Organic Gardening: The Toxic Top 12
Break the toxic cycle by identifying the store-bought fruits and veggies that pose the greatest danger.
Steering clear of the myriad of harmful substances used in the manufacturing and distribution of fruits and vegetables means smartly navigating a minefield of genetically modified and chemically treated goods at the grocery store and even at the farmer’s market. If organic gardening comes to mind every time you stroll down the produce aisle, then growing your own veggie patch might be a good choice for you (see our tips below). Before you shop or sow, be aware of which conventionally grown items are the most pesticide-laden…and which ones are easier to avoid.
The consumer watchdog nonprofit called Environmental Working Group has created a shopper’s guide to pesticides that identifies the “dirty dozen” culprits. All of the food tested had been grown in the USA, except for the nectarines. Ninety-eight percent of all non-organic apples carried pesticide residue, followed by 96 percent of celery and 91 percent of potatoes. If that’s not enough to make your skin crawl, a 2011 study found 88 different pesticide residues on a single batch of bell peppers. One pepper alone tested positive for 15 different pesticides.
The Dirty Dozen
Sweet bell peppers
Home gardening expert and author Shawna Coronado says, “Organic food is very important for modern day families because more than 400 chemical pesticides are known to be used regularly in traditional farming. Residues from these pesticide chemicals remain even after washing the vegetables with soap and water. Children are particularly vulnerable to this chemical exposure as pesticides are linked to asthma and cancer.”
A (Small) Sigh of Relief
The “clean fifteen” —domestic cantaloupe, grapefruit, kiwi, mango, pineapple, watermelon, asparagus, avocado, cabbage, eggplants, mushrooms, onions, frozen peas, sweet corn and sweet potatoes—fare better. While not organic, each of these items had fewer residues, with 98 percent of avocado, sweet corn and onions carrying no detectable residues. More than 90 percent of cabbage, asparagus, sweet peas, eggplant and sweet potato samples had no more than one pesticide detected.

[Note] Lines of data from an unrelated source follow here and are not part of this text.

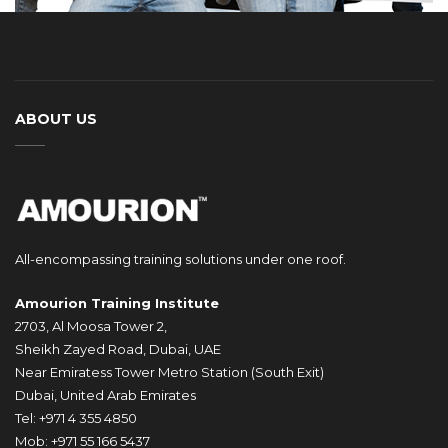
ABOUT US
All-encompassing training solutions under one roof.
Amourion Training Institute
2703, Al Moosa Tower 2,
Sheikh Zayed Road, Dubai, UAE
Near Emiratess Tower Metro Station (South Exit)
Dubai, United Arab Emirates
Tel: +971 4 355 4850
Mob: +971 55 166 5437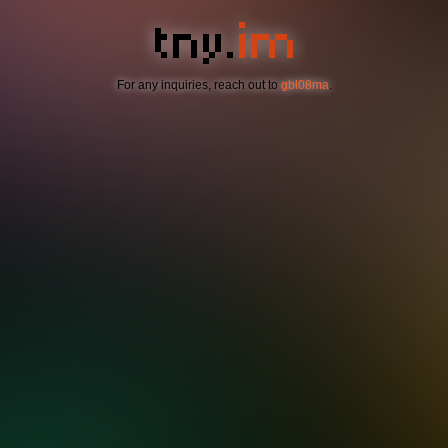
For any inquiries, reach out to
gbl08ma
.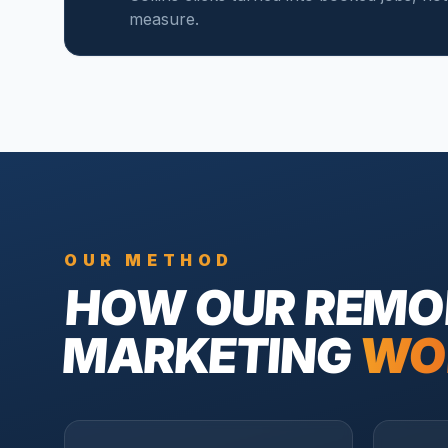
measure.
OUR METHOD
HOW OUR
REMO
MARKETING
WO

Inspired to grow your own? Do it, says Coronado. “Growing your own fruits and vegetables at home organically makes perfect sense, because organic vegetables, especially non-processed or raw vegetables, have been proven to have a stronger vitamin and mineral content—up to 25% improved from regular vegetables.”
Dos and Don’ts
DO choose plants or seeds that work best for your region’s climate and soil. Be sure to have your soil tested for pesticide levels and make sure that the prep dirt and any fertilizers (i.e. manure) you use meet the standards for organic gardening. The garden expert at your local garden store should be able to assist you with self-testing soil kits and materials for putting together an in-ground or raised bed.
DO seek out natural alternatives to chemicals. “My favorite gardening tip for growing organic vegetables is to amend the soil well with ‘natural’ fertilizers,” Coronado says. “Adding rotted, composted manure and traditional compost instead of chemical fertilizers is a smart way to go. I only use organic fertilizers and soil additives for growing all of my vegetables and then hand-pick off pests which develop throughout the gardening season.”
DON’T be afraid to try different techniques or organic products, such as the self-watering GrowBox container system for drought-prone areas, organic anti-fungal treatments for wet regions, or Sea Magic organic seaweed growth activator. Use organic or heirloom seeds to create an ornamental garden in your front yard, or divide a backyard space into sections, placing compatible plants together.
DO have confidence that you can grow food for yourself and your family.
DON’T expect that you will never shop in a grocery again. Instead, empower yourself with as much information as you can about the food you purchase.